Pandemie Spezial

Weg frei für Antikörpercocktail

EMA befürwortet Regen-Cov2-Einsatz, doch wie reagieren die Mutanten?

Die ansteckenderen Varianten des Coronavirus SARS-CoV-2 breiten sich in Deutschland rasant aus. Neben der Sorge um die Wirksamkeit der Impfstoffe treibt die Wissenschaft auch die Frage um, wie sich diese auf potenzielle COVID-19-Therapeutika wie neutralisierende Antikörper auswirken.

Neutralisierende Antikörper gelten als vielversprechende Optionen im Kampf gegen das neuartige Coronavirus. Sie sind gegen die Rezeptorbindungsstelle (RBD) des Virus gerichtet und sollen verhindern, dass das Virus an die Wirtszelle andockt.
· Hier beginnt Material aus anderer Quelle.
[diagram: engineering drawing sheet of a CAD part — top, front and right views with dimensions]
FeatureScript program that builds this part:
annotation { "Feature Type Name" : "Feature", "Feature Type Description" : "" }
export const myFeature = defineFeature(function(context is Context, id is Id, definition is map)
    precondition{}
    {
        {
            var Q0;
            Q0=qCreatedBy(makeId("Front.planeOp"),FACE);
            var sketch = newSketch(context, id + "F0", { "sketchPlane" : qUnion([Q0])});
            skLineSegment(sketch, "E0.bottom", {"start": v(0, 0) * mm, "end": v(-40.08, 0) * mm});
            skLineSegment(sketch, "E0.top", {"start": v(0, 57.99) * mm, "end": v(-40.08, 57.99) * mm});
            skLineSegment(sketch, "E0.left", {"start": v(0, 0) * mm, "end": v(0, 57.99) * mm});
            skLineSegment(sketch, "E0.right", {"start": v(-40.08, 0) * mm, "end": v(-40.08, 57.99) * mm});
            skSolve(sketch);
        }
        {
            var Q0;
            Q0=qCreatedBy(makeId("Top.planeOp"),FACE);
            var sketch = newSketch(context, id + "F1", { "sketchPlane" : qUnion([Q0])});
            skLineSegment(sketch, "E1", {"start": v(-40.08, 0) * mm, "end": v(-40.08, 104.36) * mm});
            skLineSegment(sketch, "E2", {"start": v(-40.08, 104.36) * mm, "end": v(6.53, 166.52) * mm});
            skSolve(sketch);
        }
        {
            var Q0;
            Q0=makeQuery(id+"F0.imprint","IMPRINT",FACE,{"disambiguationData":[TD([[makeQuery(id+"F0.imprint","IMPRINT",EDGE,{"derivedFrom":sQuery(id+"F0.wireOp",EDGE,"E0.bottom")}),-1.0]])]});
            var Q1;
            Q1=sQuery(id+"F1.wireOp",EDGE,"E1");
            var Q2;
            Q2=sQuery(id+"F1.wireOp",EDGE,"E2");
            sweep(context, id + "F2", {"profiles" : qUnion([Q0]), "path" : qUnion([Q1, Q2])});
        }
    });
Als Einsatzgebiete kommen der Schutz vor einer Infektion oder auch die Postexpositionsprophylaxe infrage. Ein zweiter Schwerpunkt ist die Therapie leichter Krankheitsfälle. Hier sollen sie das Risiko schwerer Verläufe reduzieren. Klinische Ergebnisse legen nahe, dass die Antikörper den größten Nutzen haben, wenn sie früh nach der Diagnose verabreicht werden, sowie bei Patienten, die noch keine eigene Immunantwort haben oder eine hohe Viruslast aufweisen. Aufgrund des Wirkprinzips stellt sich natürlich die Frage, wie es um die Wirksamkeit der aktuellen Kandidaten gegen die neuen SARS-CoV-2-Varianten bestellt ist.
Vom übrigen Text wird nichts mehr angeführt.